Passage shown Block Start
Altered N-glycosylation modulates TgrB1- and TgrC1-mediated development but not allorecognition in Dictyostelium.

Cell surface adhesion receptors play diverse functions in multicellular development. In Dictyostelium, two immunoglobulin-like adhesion proteins, TgrB1 and TgrC1, are essential components with dual roles in morphogenesis and allorecognition during development. TgrB1 and TgrC1 form a heterophilic adhesion complex during cell contact and mediate intercellular communication. The underlying signaling pathways, however, have not been characterized. Here, we report on a mutation that suppresses the tgrB-tgrC1-defective developmental arrest. The mutated gene alg9 encodes a putative mannosyl transferase that participates in N-linked protein glycosylation. We show that alteration in N-linked glycosylation, caused by an alg9 mutation with a plasmid insertion (alg9(ins)) or tunicamycin treatment, can partially suppress the developmental phenotypes caused by tgrC1 deletion or replacement with an incompatible allele. The alg9(ins) mutation also preferentially primed cells toward a stalk-cell fate. Despite its effect on development, we found that altered N-linked glycosylation had no discernable effect on TgrB1-TgrC1-mediated allorecognition. Our results show that N-linked protein glycosylation can modulate developmental processes without disturbing cell-cell recognition, suggesting that tgrB1 and tgrC1 have distinct effects in the two processes.
Passage shown Block End
What you will do
a – Translate this sentence from the Dictyostelium abstract into Spanish: "The mutated gene alg9 encodes a putative mannosyl transferase that participates in N-linked protein glycosylation."
b – Answer from the Dictyostelium abstract:
(i) What type of protein are TgrB1 and TgrC1?
(ii) Besides the alg9 mutation, what treatment altered N-linked glycosylation?
(iii) Toward which cell fate did the alg9(ins) mutation preferentially prime cells?
These rows have no connection to the Dictyostelium abstract.
Data excerpts Block Start
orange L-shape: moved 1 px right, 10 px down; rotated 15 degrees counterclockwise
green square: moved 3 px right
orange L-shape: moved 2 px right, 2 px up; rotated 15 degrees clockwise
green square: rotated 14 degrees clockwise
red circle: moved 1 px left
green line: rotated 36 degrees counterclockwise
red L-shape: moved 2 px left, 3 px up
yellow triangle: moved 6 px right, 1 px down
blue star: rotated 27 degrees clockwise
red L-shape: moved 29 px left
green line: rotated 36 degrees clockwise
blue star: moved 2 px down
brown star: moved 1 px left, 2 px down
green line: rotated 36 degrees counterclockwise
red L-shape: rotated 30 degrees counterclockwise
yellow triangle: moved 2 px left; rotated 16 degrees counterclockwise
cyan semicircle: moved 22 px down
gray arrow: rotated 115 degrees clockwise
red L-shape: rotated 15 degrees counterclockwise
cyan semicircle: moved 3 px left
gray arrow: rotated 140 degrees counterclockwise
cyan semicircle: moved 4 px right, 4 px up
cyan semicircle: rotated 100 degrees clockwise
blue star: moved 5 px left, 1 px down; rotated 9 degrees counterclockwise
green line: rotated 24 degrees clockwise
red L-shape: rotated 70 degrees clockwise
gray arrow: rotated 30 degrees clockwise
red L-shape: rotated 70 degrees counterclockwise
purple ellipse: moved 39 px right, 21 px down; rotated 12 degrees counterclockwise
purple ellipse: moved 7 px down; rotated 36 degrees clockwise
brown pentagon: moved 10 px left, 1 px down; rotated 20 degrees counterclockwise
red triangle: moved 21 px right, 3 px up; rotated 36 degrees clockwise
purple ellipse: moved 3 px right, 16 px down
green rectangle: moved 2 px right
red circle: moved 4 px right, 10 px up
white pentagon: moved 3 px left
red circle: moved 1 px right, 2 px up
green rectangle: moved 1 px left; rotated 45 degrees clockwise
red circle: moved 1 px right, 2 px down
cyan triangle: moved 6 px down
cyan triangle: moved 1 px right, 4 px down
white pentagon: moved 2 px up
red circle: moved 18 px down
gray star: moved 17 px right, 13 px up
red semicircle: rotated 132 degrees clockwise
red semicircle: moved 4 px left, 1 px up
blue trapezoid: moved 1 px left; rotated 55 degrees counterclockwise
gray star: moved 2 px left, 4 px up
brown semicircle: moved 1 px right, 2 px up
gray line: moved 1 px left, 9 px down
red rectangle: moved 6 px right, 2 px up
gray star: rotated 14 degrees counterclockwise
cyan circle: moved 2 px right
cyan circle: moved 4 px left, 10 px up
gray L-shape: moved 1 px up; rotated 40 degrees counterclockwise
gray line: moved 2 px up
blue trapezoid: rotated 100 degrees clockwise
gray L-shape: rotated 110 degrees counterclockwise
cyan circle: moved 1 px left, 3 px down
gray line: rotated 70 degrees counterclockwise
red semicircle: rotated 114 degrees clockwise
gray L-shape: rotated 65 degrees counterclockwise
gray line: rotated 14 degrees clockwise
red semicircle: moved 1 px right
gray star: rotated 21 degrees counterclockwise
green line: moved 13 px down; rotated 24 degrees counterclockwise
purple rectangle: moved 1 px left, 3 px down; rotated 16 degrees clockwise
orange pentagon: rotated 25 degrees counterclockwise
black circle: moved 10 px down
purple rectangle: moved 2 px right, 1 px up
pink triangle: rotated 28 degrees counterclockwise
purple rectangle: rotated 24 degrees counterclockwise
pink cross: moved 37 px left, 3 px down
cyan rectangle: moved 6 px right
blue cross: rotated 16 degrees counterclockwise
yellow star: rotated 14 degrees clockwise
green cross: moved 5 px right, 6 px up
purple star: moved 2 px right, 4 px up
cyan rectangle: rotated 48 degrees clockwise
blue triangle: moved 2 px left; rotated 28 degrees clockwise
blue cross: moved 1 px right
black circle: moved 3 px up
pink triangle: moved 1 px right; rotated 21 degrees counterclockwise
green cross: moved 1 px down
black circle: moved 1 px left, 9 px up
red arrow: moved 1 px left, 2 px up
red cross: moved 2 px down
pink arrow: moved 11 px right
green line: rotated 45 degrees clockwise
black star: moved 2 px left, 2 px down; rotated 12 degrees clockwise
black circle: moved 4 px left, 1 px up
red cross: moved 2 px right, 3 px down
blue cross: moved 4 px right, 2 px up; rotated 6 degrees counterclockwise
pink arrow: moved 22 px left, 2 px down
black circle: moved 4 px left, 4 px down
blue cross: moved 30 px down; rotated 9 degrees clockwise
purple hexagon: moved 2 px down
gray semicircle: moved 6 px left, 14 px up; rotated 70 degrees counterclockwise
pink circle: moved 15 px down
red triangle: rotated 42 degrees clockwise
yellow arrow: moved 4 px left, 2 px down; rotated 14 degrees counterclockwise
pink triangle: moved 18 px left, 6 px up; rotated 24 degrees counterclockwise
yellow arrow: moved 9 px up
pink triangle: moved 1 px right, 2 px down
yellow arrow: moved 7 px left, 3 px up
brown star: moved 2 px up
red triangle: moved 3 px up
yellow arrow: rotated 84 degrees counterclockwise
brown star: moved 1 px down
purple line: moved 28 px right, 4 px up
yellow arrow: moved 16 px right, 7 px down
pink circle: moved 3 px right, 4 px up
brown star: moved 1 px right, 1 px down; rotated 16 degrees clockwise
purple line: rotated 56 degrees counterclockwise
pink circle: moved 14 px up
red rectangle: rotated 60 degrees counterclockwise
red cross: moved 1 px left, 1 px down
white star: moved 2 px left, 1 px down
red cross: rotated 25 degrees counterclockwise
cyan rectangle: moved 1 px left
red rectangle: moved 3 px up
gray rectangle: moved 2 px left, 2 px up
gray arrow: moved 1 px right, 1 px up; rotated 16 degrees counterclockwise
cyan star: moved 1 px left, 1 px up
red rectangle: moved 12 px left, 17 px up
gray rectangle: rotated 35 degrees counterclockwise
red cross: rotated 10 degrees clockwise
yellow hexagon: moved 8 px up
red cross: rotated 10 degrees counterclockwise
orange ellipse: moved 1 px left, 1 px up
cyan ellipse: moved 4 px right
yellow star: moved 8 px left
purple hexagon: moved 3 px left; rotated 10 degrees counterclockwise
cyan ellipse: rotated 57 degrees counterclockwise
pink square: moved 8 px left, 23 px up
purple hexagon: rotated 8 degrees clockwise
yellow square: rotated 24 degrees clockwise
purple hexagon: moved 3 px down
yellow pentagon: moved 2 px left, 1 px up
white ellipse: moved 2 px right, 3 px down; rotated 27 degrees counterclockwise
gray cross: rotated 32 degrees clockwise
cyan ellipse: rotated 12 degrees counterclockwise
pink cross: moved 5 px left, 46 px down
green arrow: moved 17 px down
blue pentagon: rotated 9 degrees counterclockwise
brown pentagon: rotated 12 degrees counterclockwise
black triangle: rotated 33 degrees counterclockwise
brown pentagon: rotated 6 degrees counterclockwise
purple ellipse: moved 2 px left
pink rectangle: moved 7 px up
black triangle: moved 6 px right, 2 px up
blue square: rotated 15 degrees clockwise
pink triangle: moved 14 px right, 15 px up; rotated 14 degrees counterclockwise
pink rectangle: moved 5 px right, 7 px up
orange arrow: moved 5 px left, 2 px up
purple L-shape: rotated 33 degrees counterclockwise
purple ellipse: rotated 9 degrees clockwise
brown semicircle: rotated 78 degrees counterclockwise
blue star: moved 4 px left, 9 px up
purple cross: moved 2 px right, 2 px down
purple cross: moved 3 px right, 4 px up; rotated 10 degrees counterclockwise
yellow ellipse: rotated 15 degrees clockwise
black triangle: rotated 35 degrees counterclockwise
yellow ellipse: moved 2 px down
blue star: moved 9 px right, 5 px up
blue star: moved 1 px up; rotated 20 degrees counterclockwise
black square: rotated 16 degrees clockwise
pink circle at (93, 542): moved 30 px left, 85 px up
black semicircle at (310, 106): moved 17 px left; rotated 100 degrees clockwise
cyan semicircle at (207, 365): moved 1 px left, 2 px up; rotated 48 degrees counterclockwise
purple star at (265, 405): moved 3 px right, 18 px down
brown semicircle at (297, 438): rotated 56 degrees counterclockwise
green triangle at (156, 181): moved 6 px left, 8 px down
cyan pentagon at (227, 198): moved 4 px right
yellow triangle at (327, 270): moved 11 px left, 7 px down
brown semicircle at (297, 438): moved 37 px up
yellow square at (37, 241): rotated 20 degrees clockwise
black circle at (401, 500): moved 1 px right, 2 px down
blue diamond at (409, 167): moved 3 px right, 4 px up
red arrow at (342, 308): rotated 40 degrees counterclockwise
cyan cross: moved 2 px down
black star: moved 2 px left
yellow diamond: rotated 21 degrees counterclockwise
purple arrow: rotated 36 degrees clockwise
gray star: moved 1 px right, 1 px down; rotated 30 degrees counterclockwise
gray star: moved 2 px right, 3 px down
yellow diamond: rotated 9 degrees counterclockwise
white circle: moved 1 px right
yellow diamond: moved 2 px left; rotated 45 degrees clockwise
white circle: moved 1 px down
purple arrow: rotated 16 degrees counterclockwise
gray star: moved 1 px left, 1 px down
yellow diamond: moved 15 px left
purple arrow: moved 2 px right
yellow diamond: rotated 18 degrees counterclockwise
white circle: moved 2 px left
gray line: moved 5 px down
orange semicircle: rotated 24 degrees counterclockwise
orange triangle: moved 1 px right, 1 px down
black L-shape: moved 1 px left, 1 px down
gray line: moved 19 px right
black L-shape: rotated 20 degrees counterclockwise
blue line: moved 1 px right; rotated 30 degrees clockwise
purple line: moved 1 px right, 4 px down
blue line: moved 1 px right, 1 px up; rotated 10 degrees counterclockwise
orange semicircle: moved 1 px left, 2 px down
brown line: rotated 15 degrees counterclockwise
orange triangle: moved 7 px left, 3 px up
Data excerpts Block End
Task responses
a – El gen mutado alg9 codifica una manosiltransferasa putativa que participa en la glicosilación de proteínas ligada a N.

b –
(i) Immunoglobulin-like adhesion proteins
(ii) Tunicamycin treatment
(iii) A stalk-cell fate